Okullar 12 Eylül’de açılıyor. Okulları, eğitimcileri, öğrenci ve velileri eğitimin kendilerini ilgilendiren gündemi meşgul ediyor. Türkiye’de eğitim sistemimizin hiçbir kademesinde fiziksel eksikler birincil sorun değil. Zira Türkiye, son 20 yılda kamu binalarında belki de sonraki yüzyılı kurtaracak mekânsal atılımlara imza attı.

Türk eğitim sistemi, artık kendi geleneğini oluşturma yolunda ilerliyor. Bir sistemin genel kabul görmesi ve saygınlığını tüm kesimlere kabul ettirmesi sistemi yönetenlerin davranışlarıyla doğrudan alakalı. Ülkelerin asırlık politikaları olur. Hatta Batı’daki birçok eğitim kurumunun tutarlı eğitim politikaları bulunmakta.

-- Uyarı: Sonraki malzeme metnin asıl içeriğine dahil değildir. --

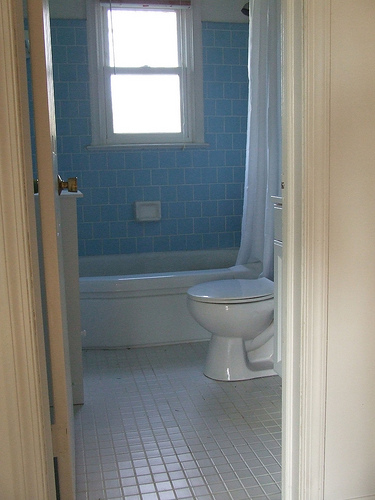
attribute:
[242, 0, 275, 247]
curtain — bright white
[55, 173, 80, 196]
door knob — dark colored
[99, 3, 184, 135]
window — white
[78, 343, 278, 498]
tiles — white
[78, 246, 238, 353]
bathtub — white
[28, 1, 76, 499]
door — brown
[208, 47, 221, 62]
tile — blue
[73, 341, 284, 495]
floor — white, bright white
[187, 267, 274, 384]
toilet — white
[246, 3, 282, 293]
curtain — open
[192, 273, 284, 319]
toilet seat — down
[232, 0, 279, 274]
shower curtain — white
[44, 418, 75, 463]
hinge — white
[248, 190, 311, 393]
vanity — bright white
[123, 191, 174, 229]
soap dish — white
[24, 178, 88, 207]
counter — white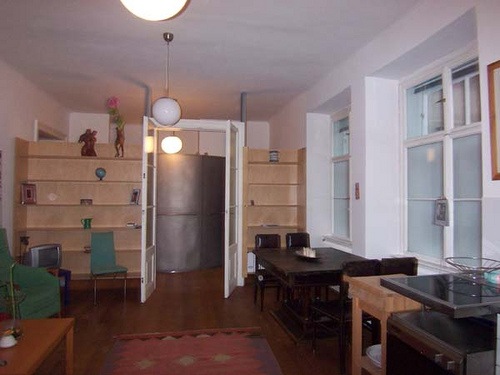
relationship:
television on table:
[23, 231, 75, 271] [329, 259, 406, 364]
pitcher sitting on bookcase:
[79, 216, 96, 230] [12, 118, 159, 306]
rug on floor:
[83, 324, 278, 374] [40, 264, 397, 374]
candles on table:
[292, 235, 334, 268] [315, 230, 377, 272]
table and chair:
[252, 247, 369, 342] [256, 233, 281, 312]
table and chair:
[252, 247, 369, 342] [287, 232, 309, 251]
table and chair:
[252, 247, 369, 342] [312, 259, 380, 364]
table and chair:
[252, 247, 369, 342] [382, 257, 417, 277]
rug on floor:
[96, 326, 280, 375] [24, 260, 384, 373]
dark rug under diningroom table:
[269, 297, 365, 344] [244, 232, 419, 337]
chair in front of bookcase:
[83, 225, 131, 302] [14, 139, 141, 280]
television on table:
[23, 244, 63, 270] [50, 271, 72, 301]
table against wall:
[252, 232, 369, 334] [269, 0, 499, 292]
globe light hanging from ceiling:
[157, 133, 183, 155] [152, 130, 227, 134]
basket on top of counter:
[445, 256, 500, 280] [378, 267, 498, 317]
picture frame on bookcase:
[122, 184, 161, 222] [14, 139, 141, 280]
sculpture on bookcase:
[78, 129, 98, 157] [14, 139, 141, 280]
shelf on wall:
[18, 137, 158, 282] [0, 129, 78, 235]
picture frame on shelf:
[19, 182, 38, 204] [11, 140, 139, 273]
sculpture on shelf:
[77, 119, 104, 171] [64, 146, 141, 163]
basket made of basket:
[445, 256, 500, 280] [445, 256, 500, 280]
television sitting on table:
[23, 244, 63, 270] [51, 269, 72, 306]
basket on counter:
[432, 242, 499, 296] [375, 265, 498, 327]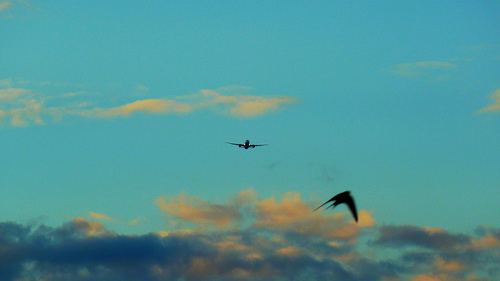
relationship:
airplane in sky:
[222, 138, 268, 150] [2, 0, 499, 232]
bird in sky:
[310, 189, 357, 223] [2, 0, 499, 232]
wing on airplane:
[253, 143, 269, 148] [222, 138, 268, 150]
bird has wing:
[310, 189, 357, 223] [340, 195, 365, 224]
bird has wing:
[310, 189, 357, 223] [308, 195, 335, 212]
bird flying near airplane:
[310, 189, 357, 223] [222, 138, 268, 150]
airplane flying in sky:
[222, 136, 265, 155] [17, 13, 478, 261]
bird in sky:
[310, 189, 357, 223] [2, 1, 499, 279]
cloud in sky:
[2, 186, 497, 278] [2, 1, 499, 279]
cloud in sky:
[5, 80, 298, 123] [2, 1, 499, 279]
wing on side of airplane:
[223, 141, 242, 148] [222, 138, 268, 150]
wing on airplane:
[253, 138, 267, 150] [222, 138, 268, 150]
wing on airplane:
[226, 138, 242, 150] [222, 138, 268, 150]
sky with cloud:
[2, 1, 499, 279] [2, 186, 497, 278]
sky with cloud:
[2, 1, 499, 279] [5, 80, 298, 123]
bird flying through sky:
[317, 189, 358, 223] [2, 1, 499, 279]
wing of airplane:
[253, 143, 269, 148] [222, 136, 270, 151]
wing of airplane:
[223, 141, 242, 148] [222, 136, 270, 151]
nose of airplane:
[237, 129, 265, 151] [228, 133, 266, 160]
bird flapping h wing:
[310, 189, 357, 223] [340, 195, 365, 224]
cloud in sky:
[2, 213, 497, 278] [2, 1, 499, 279]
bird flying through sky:
[310, 189, 357, 223] [2, 1, 499, 279]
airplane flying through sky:
[222, 138, 268, 150] [2, 1, 499, 279]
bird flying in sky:
[317, 189, 358, 223] [2, 1, 499, 279]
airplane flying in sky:
[222, 138, 268, 150] [2, 1, 499, 279]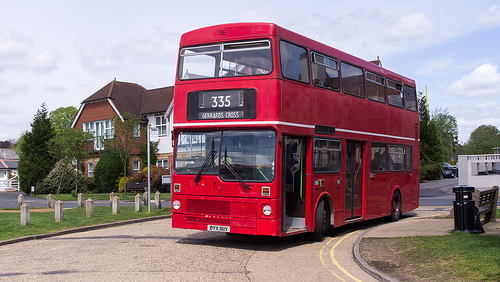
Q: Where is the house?
A: Behind the bus.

Türk eğitim sisteminin en çok eleştirilen kısmı, sistem değişikliklerinin çok fazla olması hususudur. Hükümetlere göre değişmesi bile problemli gözüken eğitim politikalarının Bakanlara göre değişmesi eğitim sisteminin kendi geleneğini oluşturmasına engel olmaktadır. Özellikle merkezi sınav usullerinin, ilkokul, ortaokul ve lise seviyesinde yürütülen uygulamaların sıkça değişmesi eleştiri konusu.

Öğretmen yetiştirme alanında da çözülemeyen sorunlar bulunmakta. Zira öğretmen yetiştirmek amacıyla kurulan eğitim fakültelerinin yanında fen edebiyat fakültelerinin de araştırmacı yetiştirme görevinin neredeyse lağvedilip öğretmen yetiştiren kurumlara dönüşmesi önemli bir sorun. Zira öğretmenlik uzmanlık gerektiren bir meslek ve pedagojik formasyon eğitimi alınmalı hem de çok kaliteli bir şekilde alınmalı.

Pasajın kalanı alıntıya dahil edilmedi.